Advertisement for cook stove, June 1852*
Wednesday June 23d Work again weeding the garden
untill nine or ten and then about house
attending to the new stove that was put up
last night Passed the afternoon at Mr
Howard Lothrops with Mrs Witherell, S Ames
& Helen. Got 4lbs of butter of Mrs Harvey &
Eggs of Mrs Howard & Pratt
Evelina had a new, cast-iron stove, a high-tech appliance in the new, industrial age. Cast iron was “the wonder material of the 19th century and led to a prolific industry in making stoves for cooking as well as heating. Cast iron could take the repeated temperature swings of hot and cold, and it was an ideal medium for casting into complex, prefabricated parts, as well as for decorative surface ornament.”** Coal and iron mines were kept busy providing the raw material as middle-class households bought cook stoves for their transformed kitchens.
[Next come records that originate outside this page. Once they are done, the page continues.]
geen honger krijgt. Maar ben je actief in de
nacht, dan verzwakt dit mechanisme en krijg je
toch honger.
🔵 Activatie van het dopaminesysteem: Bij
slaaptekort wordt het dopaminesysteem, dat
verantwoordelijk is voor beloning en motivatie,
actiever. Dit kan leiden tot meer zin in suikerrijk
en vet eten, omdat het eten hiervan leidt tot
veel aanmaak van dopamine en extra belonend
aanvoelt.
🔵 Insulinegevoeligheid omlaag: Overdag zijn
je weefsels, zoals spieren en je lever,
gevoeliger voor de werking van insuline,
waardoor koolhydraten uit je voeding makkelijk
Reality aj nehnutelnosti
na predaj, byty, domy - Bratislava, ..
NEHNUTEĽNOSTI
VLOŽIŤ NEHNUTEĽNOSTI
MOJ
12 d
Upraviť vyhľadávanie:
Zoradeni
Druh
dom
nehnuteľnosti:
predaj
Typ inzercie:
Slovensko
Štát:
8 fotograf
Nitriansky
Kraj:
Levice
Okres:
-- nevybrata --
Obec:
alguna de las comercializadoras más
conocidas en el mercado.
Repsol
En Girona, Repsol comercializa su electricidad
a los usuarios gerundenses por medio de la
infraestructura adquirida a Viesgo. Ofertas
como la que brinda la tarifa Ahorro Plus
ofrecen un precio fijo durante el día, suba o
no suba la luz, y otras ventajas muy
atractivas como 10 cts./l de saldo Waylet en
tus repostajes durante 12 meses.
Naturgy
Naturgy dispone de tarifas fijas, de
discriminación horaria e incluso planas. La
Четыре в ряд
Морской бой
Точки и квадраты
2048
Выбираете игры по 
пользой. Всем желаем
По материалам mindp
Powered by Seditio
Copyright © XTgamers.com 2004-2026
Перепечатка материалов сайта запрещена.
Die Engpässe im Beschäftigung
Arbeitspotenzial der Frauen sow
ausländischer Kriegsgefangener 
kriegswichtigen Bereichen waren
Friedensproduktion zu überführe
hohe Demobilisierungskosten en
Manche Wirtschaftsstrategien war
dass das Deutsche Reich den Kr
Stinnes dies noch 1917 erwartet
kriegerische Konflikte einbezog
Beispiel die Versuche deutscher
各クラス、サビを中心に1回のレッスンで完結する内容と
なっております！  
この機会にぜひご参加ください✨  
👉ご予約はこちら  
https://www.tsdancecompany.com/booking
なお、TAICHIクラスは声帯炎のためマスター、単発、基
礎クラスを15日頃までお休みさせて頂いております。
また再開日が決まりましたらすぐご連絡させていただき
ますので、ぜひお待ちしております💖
The new stoves had various brand names, naturally; one model was even named for everyone’s favorite opera star: the Jenny Lind Double Oven Stove. The dominant design for cookstoves was called “step-top,” which allowed two separate levels for cooking on. The choice of cooking surface facilitated the preparation of several dishes. Evelina could be confident that her kitchen was state-of-the-art, whatever her father-in-law had to say about it.
Evelina may even have talked about her new stove as she was out and about this afternoon, picking up butter and eggs, and visiting with her two sisters-in-law at the elder Lothrops’ home.